Just ask the furious foodies and bloggers at portlandfoodanddrink.com about Stu Stein , the chef and owner of Terroir Restaurant and Wine Bar on Northeast Martin Luther King Jr. Blvd. They’ve collected another heaping round of allegations that Stein is plagiarizing websites and newspapers to find blurb-ilicious content for his own upscale Northwest restaurant’s website (terroirportland.com).

And their record shows he didn’t steal any old junk. Among many outrages, he looks to have plagiarized two of the nation’s most prominent restaurant critics—The New York Times ’ Frank Bruni and the San Francisco Chronicle ’s Michael Bauer—in hyping his own eatery.

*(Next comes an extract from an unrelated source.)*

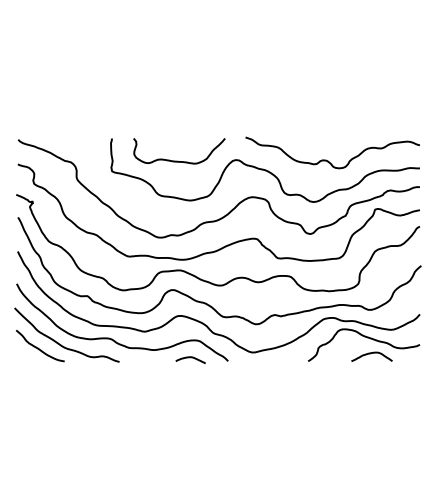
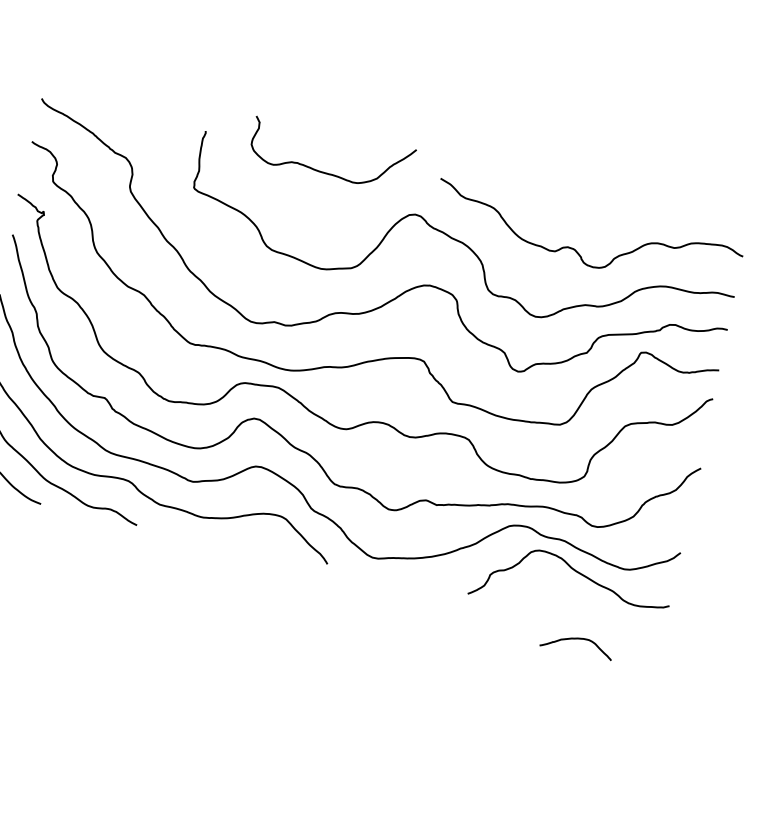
curve: (178, 160) -> (326, 171), moved
curve: (370, 354) -> (575, 640), moved
curve: (190, 358) -> (262, 545), removed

One description on Terroir’s website nearly matches two sentences from Bauer’s 2006 review of a restaurant called Terzo. (To see that comparison and many more, as chronicled by WW critic Heidi Yorkshire and reported on portlandfoodanddrink.com by local writer Kevin Allman, see below or go to portlandfoodanddrink.com.)

“That’s funny,” Bauer told the Rogue Desk. “I guess I’m ambivalent. I mean, it’s very lazy and very unprofessional on his part.”

Stein didn’t return messages seeking comment, and his representative at Randall Public Relations didn’t either. The kerfuffle is just the latest serving of plagiarism accusations against Stein. As a guest writer for the Ashland Daily Tidings , in 2005, Stein was caught copying portions of Tami Parr’s Pacific Northwest Cheese Project blog. That same year, a news editor removed his radio show, Sustainable Kitchen, from Jefferson Public Radio after listeners said Stein’s commentaries mirrored material in blogs and food reviews.

Stein later moved to Portland, opening Terroir in June .

“That’s doubly egregious,” Bauer said when told that history. “I can see why people are so mad.”

From the “about” section of Terroir website’s:

“It’s a copasetic blend of good design and focused intent.”

And: “A place that will convince you that small plates, civilized dining and reasonably priced food can coexist.”

»From Bauer’s June 2006 review of Terzo in the San Francisco Chronicle :

“Terzo is perfect for its Cow Hollow neighborhood, with a copasetic blend of good design and focused intent.”

And: “Terzo has renewed my enthusiasm, proving that small plates, civilized dining and reasonably priced food can coexist.”

Terroir’s site states that they “play [sic] clean, pure homage to nature’s remarkable bequests,” exactly the words used by New York Times restaurant critic Frank Bruni to describe chef Dan Barber’s Blue Hill at Stone Barns. Well, almost exactly the words: Rich wrote “pay homage,” not the nonsensical “play homage.”

»Seattle Times wine critic Paul Gregutt wrote that the expression of terroir comes “from an ongoing process of discovery, stewardship and passionate art,” a sentiment also found on Terroir’s own site.

»As Cascadia restaurant in Seattle describes itself on its own website, it is “a respite from the elements when cloudy and cool, a celebration when sunny and warm,” and “a place to enjoy the company of one or to share with many.” So says Terroir.

»At North Pond restaurant in Chicago, “We believe it important to link concern for sustainable cuisine to the pleasures of everyday fine dining.” They think the same thing at Terroir...exactly.

»At Taste restaurant, in the Seattle Art Museum, “We believe that we have the power and responsibility to make a true difference.” Terroir does, too.